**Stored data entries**
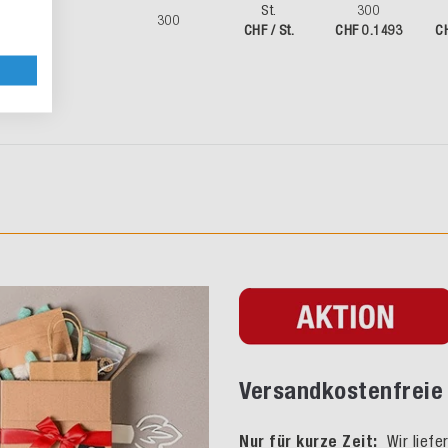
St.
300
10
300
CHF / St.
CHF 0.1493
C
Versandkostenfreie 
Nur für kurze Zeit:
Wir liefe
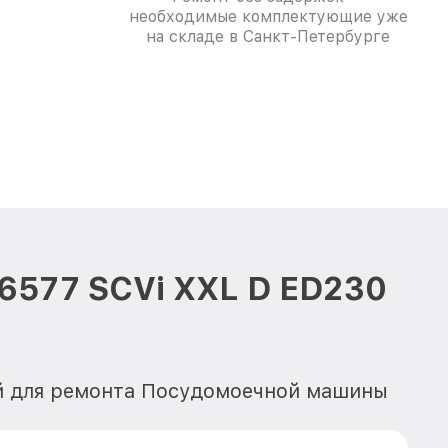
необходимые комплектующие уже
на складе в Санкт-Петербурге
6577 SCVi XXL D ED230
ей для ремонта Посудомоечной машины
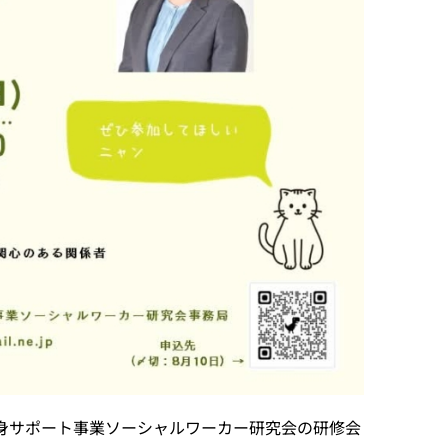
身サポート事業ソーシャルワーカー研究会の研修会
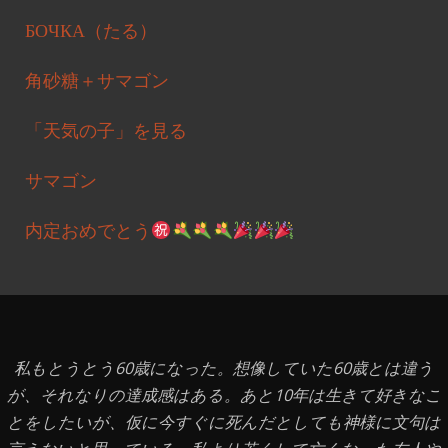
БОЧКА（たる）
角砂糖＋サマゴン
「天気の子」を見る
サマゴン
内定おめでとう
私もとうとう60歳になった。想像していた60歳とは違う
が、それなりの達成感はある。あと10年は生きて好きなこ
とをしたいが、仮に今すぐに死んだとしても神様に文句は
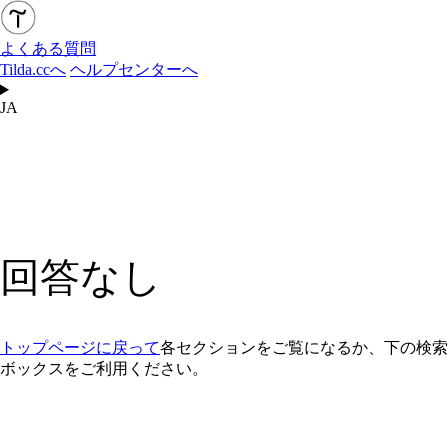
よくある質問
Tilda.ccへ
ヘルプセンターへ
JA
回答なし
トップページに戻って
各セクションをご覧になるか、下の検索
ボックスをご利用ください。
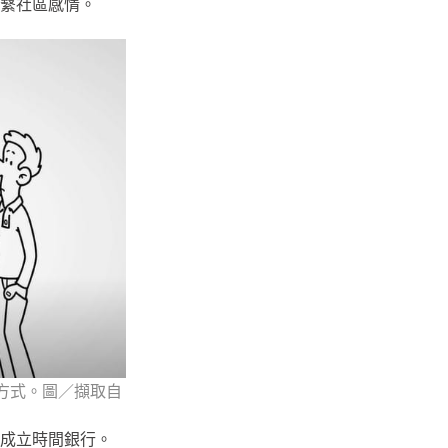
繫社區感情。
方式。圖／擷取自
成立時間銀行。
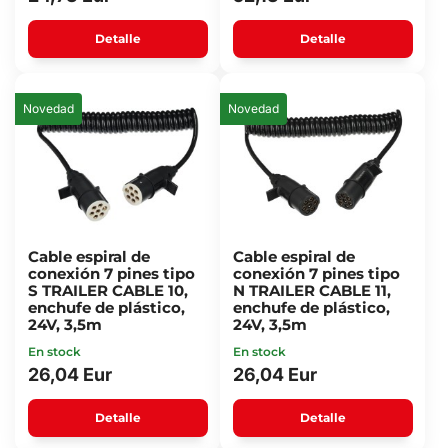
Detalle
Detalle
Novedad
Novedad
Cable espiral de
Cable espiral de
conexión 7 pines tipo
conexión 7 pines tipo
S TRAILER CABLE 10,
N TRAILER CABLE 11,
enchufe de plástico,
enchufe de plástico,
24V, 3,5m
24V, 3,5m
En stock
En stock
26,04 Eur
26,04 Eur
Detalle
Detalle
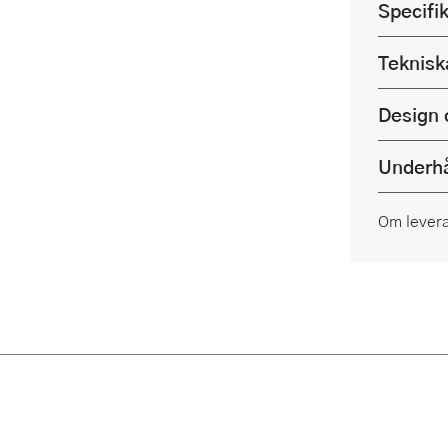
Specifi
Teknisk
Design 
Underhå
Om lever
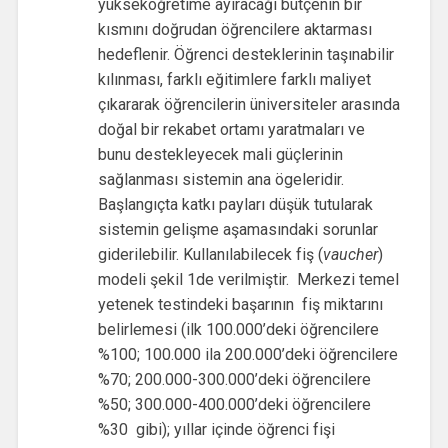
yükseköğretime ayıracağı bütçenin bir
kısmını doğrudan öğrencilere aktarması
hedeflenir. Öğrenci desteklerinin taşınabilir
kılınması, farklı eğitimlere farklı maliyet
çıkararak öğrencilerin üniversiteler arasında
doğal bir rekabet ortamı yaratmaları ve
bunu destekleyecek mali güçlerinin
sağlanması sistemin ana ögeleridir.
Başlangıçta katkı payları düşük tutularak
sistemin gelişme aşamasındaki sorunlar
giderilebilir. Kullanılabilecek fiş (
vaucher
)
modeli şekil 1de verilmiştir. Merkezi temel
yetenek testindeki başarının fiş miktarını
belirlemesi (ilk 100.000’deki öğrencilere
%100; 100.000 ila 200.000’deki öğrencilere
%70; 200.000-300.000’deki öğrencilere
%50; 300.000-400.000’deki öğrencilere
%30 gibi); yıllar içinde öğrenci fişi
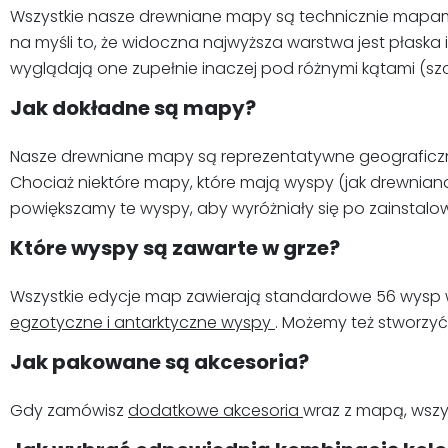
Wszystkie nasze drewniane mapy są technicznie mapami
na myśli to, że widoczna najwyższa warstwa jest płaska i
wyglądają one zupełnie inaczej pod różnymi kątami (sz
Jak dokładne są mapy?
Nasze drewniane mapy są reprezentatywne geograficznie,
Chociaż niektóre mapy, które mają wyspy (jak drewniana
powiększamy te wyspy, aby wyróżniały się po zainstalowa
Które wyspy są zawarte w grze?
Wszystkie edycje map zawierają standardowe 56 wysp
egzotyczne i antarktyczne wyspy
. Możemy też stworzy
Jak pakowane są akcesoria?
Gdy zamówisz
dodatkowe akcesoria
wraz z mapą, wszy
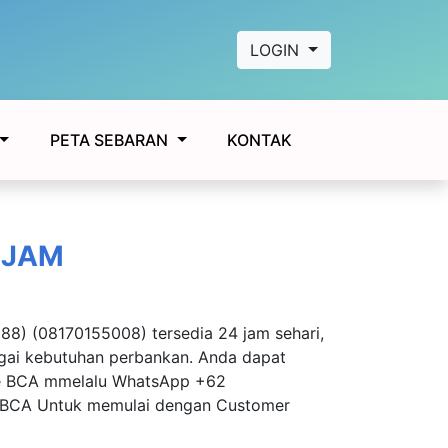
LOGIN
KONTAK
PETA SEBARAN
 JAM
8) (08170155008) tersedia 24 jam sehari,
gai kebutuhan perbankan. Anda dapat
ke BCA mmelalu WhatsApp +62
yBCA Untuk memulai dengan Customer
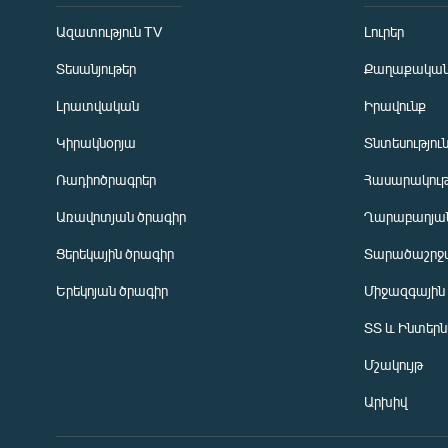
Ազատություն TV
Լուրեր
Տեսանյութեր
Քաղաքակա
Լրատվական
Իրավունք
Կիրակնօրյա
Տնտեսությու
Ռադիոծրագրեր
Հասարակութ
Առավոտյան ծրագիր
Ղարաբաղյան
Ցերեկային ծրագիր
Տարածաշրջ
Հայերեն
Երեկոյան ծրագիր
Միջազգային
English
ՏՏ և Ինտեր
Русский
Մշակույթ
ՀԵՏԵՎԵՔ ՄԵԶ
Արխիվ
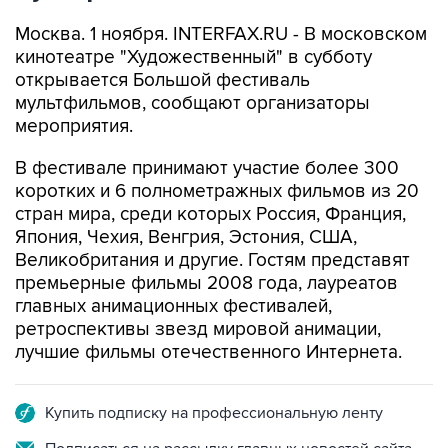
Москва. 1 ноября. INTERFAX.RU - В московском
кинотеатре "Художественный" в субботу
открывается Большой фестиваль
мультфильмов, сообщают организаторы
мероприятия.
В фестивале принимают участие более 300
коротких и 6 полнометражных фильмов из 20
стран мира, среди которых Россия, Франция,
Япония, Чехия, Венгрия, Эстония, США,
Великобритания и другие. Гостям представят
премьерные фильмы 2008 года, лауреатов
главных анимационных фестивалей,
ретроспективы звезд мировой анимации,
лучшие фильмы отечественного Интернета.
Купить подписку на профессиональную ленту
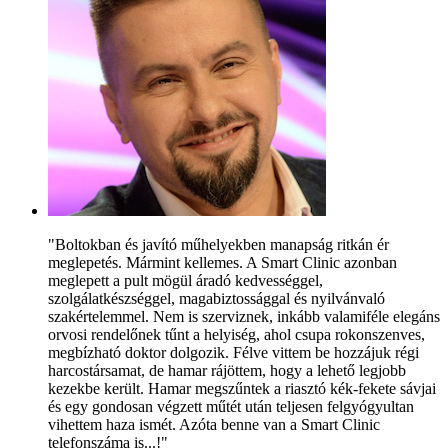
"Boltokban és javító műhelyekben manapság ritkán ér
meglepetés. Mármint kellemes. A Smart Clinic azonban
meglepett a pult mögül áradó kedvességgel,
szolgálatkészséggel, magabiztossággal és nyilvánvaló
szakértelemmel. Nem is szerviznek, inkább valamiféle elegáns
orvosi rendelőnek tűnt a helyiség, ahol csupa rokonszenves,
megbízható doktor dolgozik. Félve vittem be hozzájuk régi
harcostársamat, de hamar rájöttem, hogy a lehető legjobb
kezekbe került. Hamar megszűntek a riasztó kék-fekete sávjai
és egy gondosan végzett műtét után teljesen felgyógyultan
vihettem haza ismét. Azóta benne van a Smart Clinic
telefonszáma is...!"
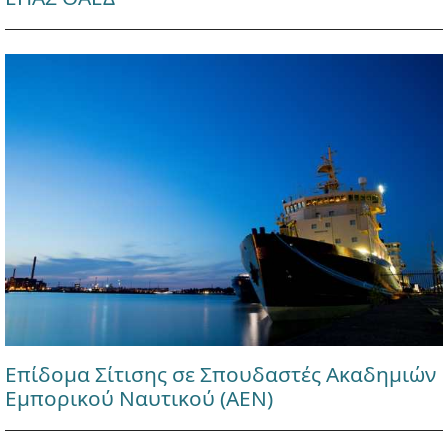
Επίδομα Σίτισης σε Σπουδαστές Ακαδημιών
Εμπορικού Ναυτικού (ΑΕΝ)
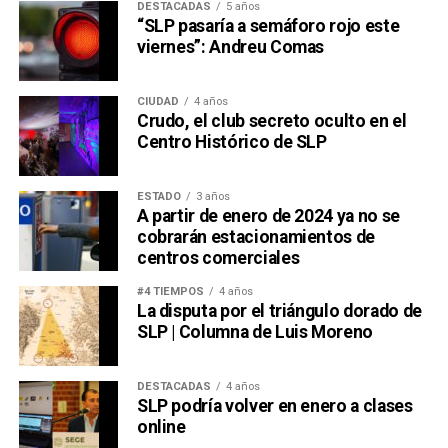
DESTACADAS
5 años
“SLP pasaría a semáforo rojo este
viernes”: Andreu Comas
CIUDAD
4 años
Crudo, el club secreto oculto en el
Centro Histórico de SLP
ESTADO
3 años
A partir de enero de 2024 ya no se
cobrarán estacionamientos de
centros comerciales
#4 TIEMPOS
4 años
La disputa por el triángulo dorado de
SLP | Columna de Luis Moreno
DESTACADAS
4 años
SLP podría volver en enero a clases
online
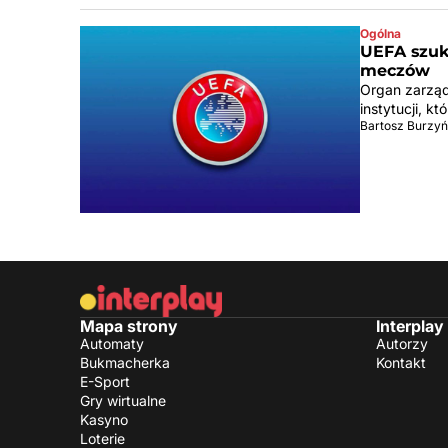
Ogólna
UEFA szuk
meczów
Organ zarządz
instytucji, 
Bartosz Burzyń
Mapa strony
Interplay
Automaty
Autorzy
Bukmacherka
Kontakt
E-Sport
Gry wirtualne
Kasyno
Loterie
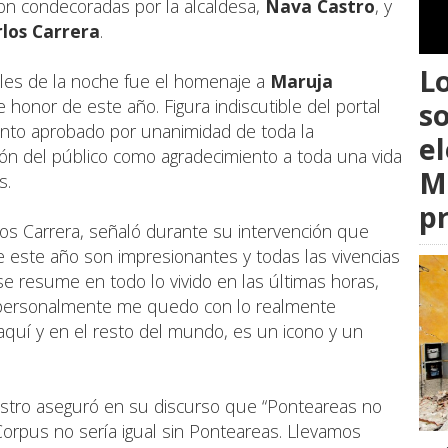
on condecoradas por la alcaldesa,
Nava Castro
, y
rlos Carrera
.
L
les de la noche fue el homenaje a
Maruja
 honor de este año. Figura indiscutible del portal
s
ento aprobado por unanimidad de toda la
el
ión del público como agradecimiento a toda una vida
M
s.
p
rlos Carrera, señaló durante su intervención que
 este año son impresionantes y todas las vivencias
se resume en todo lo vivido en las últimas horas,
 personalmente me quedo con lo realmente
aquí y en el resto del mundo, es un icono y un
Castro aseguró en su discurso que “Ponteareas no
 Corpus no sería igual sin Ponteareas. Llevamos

**Problem**
Among the entries, how many lines include the word "enero"? Answer with only the number.

**The answer**
2